Text-based design files:
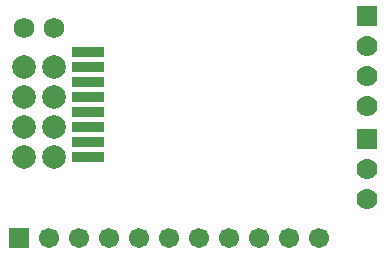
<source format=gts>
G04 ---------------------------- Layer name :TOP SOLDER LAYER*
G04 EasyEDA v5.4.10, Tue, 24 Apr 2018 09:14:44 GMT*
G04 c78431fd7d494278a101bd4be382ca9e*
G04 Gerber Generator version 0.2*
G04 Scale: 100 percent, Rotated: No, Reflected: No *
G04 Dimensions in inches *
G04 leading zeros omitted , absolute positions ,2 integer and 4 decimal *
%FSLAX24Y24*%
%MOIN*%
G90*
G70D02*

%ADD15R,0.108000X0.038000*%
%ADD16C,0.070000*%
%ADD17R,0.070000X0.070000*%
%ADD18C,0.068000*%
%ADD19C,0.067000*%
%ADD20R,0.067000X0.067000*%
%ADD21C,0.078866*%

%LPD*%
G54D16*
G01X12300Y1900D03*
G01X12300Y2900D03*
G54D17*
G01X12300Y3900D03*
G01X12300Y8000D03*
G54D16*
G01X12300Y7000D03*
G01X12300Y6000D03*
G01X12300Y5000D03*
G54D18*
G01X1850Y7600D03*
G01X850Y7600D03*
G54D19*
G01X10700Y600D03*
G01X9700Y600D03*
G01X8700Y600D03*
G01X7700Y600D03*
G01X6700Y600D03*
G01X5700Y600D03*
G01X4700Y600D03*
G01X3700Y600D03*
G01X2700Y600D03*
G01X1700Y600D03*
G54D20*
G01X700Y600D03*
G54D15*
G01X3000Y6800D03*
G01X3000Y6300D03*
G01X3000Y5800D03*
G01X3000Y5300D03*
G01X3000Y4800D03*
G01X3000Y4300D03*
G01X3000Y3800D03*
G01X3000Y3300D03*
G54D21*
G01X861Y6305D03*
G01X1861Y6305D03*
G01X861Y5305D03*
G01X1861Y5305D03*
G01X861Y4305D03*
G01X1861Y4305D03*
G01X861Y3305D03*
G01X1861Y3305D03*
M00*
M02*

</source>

--

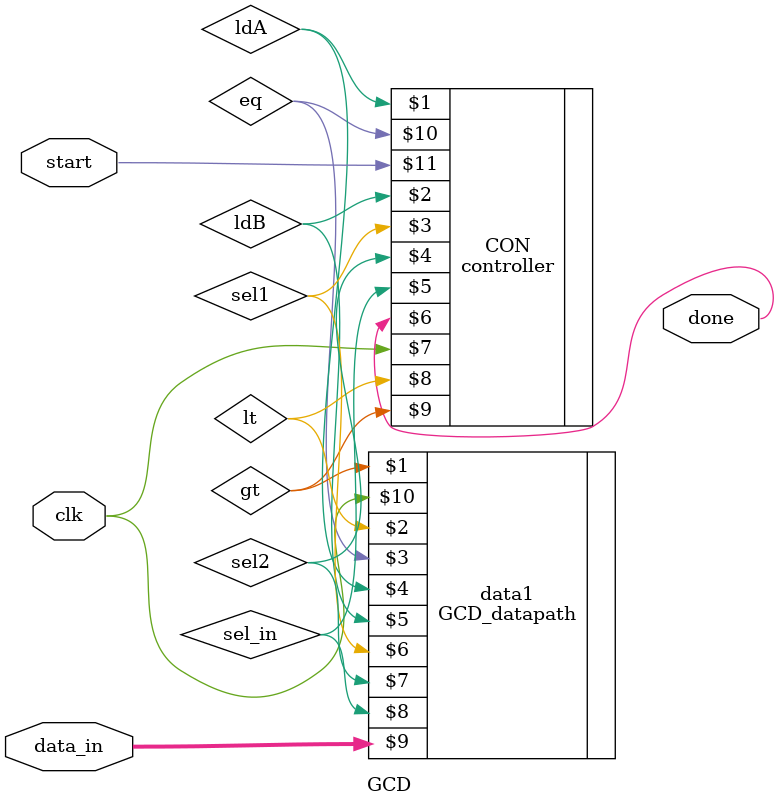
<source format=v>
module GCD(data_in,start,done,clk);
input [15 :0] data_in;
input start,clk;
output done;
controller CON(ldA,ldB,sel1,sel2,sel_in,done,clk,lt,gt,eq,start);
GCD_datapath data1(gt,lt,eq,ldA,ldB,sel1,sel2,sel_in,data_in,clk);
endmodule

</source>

• **Job item**: Working through the records above, establish how many lines contain the string "start", and reply with the number by itself.

• **Result**: 3